In their joint response to Paine, dated 24 August 1970, LPMB chair John Findlay and SSB chair (and Nobel Laureate) Charles Townes reminded Paine that past scientific advisory boards – including one Townes had chaired, which prepared a January 1969 report for then-President-elect Nixon – had advised that NASA should continue manned lunar exploration throughout the 1970s, and that from 10 to 15 manned moon landings should be flown. They cited this when they refused to consider cutting more than one Apollo mission. The Townes Committee had, incidentally, expressly opposed Paine’s large Earth-orbiting station.
Apollo, they told the NASA Administrator, was of the greatest scientific importance. They explained that “the Apollo missions do not simply represent the study of a specific small planet but rather form the keystone for a near term understanding of planetary evolution.” They then wrote that
"We respect the serious fiscal and programmatic constraints…. However, it should be recognized that any reduction in the number of missions will seriously threaten the ability of the total Apollo program to answer first-order scientific questions. We are on the very beginning of a learning curve, and it is clear that the loss of one mission will have much greater than a proportional effect on the instrumented experiments and, more critically, on the design and execution of the geology experiments involving the astronauts."
Findlay and Townes explained that at Woods Hole the LPMB and SSB had considered three options for Apollo’s future, all different from Paine’s three options.
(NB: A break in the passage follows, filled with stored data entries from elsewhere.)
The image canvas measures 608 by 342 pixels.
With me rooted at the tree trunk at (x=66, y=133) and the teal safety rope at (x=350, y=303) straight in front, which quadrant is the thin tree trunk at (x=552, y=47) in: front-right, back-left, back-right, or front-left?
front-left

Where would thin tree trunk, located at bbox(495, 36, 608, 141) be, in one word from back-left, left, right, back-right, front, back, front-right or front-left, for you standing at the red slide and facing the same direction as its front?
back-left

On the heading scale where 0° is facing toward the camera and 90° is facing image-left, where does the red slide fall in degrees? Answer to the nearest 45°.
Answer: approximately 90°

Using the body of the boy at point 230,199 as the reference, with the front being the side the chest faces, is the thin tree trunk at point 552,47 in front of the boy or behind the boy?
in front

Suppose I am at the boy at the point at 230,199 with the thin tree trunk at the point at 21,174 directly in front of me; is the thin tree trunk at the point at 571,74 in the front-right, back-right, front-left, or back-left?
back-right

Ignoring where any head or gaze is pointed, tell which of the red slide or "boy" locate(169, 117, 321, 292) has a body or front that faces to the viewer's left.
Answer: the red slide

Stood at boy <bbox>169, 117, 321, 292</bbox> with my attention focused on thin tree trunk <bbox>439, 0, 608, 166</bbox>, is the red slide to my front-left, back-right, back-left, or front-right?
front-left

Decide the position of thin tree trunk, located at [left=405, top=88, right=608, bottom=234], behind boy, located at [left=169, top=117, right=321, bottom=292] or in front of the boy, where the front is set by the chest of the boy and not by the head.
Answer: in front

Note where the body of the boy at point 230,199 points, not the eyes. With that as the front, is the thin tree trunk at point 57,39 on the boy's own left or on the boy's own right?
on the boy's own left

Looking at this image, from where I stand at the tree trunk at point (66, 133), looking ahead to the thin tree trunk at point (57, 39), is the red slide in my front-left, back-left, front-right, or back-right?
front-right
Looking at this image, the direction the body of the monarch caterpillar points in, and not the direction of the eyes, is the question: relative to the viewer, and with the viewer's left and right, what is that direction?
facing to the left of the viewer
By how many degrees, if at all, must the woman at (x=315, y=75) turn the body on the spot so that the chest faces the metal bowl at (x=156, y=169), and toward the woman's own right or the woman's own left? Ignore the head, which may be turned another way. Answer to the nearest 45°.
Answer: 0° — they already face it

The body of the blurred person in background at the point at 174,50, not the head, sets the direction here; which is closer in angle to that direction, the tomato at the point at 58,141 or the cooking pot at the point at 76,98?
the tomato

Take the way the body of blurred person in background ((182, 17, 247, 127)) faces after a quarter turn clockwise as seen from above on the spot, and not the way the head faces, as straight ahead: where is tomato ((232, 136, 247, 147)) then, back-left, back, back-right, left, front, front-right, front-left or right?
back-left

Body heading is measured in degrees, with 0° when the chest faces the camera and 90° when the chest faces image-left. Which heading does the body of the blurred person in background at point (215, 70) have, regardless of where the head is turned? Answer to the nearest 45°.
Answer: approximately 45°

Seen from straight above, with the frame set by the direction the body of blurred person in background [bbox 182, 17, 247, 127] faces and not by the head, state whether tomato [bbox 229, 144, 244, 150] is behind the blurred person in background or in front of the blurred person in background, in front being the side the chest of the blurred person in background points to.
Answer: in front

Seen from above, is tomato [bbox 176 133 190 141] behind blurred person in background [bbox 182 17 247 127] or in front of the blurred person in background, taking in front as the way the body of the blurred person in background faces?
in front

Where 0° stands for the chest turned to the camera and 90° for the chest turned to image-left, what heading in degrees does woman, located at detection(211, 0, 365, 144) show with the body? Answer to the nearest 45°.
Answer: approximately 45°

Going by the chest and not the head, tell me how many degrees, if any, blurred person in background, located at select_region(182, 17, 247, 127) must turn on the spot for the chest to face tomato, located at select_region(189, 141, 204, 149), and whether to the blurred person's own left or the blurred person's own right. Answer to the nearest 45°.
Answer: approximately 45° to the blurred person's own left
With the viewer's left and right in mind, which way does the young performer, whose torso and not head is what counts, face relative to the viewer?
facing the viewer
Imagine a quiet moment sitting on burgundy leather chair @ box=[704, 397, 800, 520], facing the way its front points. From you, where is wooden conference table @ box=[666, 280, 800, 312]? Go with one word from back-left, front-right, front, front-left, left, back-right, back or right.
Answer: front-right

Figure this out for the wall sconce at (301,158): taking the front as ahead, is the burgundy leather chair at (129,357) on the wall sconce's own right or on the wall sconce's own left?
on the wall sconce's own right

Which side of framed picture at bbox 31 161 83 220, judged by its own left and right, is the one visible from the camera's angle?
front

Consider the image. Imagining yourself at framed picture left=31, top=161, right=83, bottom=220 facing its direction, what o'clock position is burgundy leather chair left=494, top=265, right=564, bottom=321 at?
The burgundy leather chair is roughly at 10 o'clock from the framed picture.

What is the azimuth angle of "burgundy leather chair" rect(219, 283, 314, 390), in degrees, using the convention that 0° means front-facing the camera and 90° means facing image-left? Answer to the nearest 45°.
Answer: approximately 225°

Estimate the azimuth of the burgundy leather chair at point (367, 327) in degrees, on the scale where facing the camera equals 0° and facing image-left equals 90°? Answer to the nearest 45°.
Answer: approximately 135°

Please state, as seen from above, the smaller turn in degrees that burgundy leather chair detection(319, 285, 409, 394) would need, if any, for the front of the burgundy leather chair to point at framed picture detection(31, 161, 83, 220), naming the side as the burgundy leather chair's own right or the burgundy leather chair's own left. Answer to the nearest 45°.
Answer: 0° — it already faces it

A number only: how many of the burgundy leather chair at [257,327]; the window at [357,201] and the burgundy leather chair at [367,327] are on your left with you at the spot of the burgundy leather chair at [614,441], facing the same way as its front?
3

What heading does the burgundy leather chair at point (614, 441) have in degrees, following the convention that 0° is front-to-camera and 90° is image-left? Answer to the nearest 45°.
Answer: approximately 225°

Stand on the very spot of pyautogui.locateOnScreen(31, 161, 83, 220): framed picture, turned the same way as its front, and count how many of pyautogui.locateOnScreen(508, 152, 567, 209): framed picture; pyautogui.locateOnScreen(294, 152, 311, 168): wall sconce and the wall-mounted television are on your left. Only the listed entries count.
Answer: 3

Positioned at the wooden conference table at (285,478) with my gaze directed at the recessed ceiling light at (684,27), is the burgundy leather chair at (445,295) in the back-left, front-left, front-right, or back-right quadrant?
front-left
Option I was to fly missions 14, 15, 16, and 17 about six months apart, fly missions to the Skylab A Orbital Workshop over a period of about 20 months, and then carry out Apollo missions 18 and 19 six months apart.
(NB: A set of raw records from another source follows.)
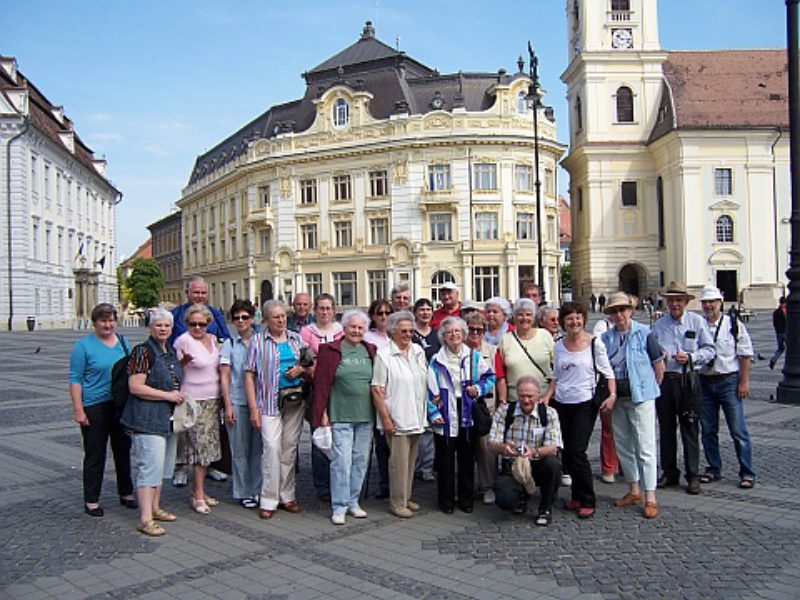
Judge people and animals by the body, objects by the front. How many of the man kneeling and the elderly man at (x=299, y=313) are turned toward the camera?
2

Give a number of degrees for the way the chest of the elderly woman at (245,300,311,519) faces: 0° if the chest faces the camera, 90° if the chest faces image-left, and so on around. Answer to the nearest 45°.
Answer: approximately 315°

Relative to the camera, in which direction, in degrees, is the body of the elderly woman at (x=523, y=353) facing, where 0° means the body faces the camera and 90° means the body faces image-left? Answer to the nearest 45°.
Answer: approximately 0°

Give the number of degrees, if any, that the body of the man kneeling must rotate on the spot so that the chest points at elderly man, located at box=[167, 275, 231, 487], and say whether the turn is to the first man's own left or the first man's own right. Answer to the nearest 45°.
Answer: approximately 90° to the first man's own right

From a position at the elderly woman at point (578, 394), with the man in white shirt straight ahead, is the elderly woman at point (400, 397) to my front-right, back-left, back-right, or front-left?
back-left

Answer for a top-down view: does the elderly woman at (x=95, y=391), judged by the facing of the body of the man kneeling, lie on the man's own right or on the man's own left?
on the man's own right

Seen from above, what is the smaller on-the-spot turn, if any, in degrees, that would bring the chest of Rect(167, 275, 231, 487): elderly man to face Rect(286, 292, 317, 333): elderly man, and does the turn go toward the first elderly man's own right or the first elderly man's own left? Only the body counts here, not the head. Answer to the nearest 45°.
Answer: approximately 90° to the first elderly man's own left

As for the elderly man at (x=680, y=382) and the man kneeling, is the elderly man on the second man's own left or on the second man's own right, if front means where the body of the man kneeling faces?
on the second man's own left

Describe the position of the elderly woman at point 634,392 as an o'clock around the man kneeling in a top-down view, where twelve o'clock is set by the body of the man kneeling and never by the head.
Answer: The elderly woman is roughly at 8 o'clock from the man kneeling.
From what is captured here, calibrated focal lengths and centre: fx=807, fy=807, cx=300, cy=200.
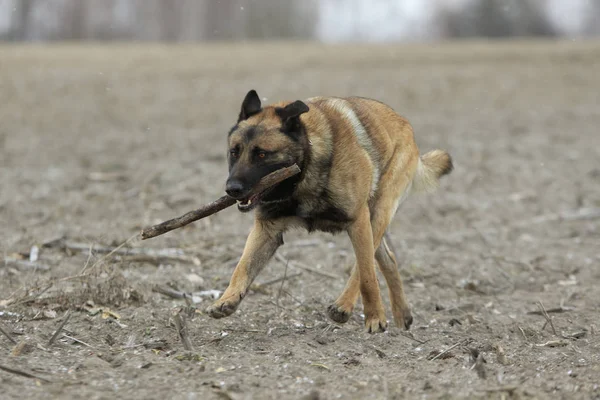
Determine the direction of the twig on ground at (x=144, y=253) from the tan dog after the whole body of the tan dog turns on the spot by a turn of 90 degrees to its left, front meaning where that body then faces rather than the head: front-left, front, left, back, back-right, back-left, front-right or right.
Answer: back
Missions 14 and 15 would be H-class walking missions, as had been 12 and 13; 16 and subsequent would be J-class missions. The latter would include a Lunar Module (LM) capable of increased lunar surface stay time, a rover, improved lunar surface experiments, remote sensors on the CSM in lunar orbit, and a CSM-released lunar subsatellite. The long gap between Apollo 17 and 18 would permit lunar scientists to digest data from the previous missions and to design new experiments for the final mission pair. Findlay and Townes noted, however, that the gap might also make Apollo 18 and 19 vulnerable to budget cuts. Paine’s Option I had cut Apollo 15 and flown all the remaining lunar missions before Skylab A.
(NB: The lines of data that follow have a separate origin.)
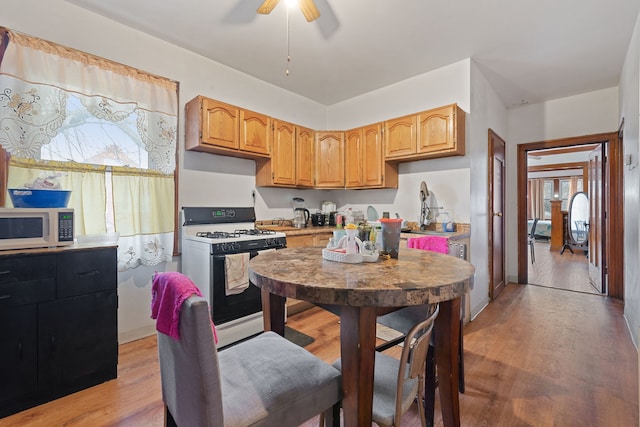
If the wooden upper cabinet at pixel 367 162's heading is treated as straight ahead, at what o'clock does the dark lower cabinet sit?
The dark lower cabinet is roughly at 12 o'clock from the wooden upper cabinet.

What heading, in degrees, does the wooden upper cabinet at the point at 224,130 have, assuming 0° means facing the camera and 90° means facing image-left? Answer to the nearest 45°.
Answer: approximately 315°

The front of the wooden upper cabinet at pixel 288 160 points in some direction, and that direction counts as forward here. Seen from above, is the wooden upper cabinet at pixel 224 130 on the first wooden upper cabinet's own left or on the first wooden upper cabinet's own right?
on the first wooden upper cabinet's own right

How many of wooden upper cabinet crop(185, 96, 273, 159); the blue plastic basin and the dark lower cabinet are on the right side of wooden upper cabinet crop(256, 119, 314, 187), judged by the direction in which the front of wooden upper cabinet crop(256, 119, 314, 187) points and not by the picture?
3

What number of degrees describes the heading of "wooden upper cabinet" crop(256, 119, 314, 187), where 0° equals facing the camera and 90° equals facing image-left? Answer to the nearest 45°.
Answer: approximately 315°

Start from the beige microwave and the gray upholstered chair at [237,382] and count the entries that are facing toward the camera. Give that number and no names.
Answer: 1

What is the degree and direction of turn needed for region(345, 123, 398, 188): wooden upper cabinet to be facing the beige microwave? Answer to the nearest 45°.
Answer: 0° — it already faces it

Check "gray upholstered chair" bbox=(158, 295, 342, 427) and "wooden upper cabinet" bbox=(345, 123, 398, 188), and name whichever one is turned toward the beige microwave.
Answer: the wooden upper cabinet

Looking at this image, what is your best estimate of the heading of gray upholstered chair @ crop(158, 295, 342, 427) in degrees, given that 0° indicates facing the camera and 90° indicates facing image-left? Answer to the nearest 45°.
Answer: approximately 225°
The LPMB and SSB’s Option II was to cut Apollo 15, fly 14, 16, 17, 18, and 19 about six months apart, and then fly the Skylab A missions. Their Option III was to cut Apollo 15, fly 14, 16, 17, 18, and 19 five months apart, and then fly Skylab A. Paine’s Options II and III had both omitted 15 and 19.
As might be expected, the LPMB and SSB favored their Option I, which cut no missions. If, on the other hand, “retreat from Option I proves unavoidable,” they recommended their Option III. This would, they explained, sacrifice Apollo 15 to save Apollo 19, which, they explained, would include 20% of the Apollo program’s moonwalk time and cover 25% of the total area to be included in Apollo traverses. In addition, by reducing the time between launches, they hoped to limit the costly delay in Skylab A’s launch.
They conceded that most of the experiments planned for Apollo could be carried out even if both Apollo 15 and 19 were cut. However, an automated station in the passive seismic network would be lost, surface samples would not be obtained from two geologically significant locations, and several experiments would be flown only once, so would have no backup. They concluded by reiterating that the cuts Paine envisioned could prevent lunar scientists from answering first-order questions about the moon, and added that “the consequences of such failure for the future of [NASA] and, we believe, for large-scale science in this country are incalculable.”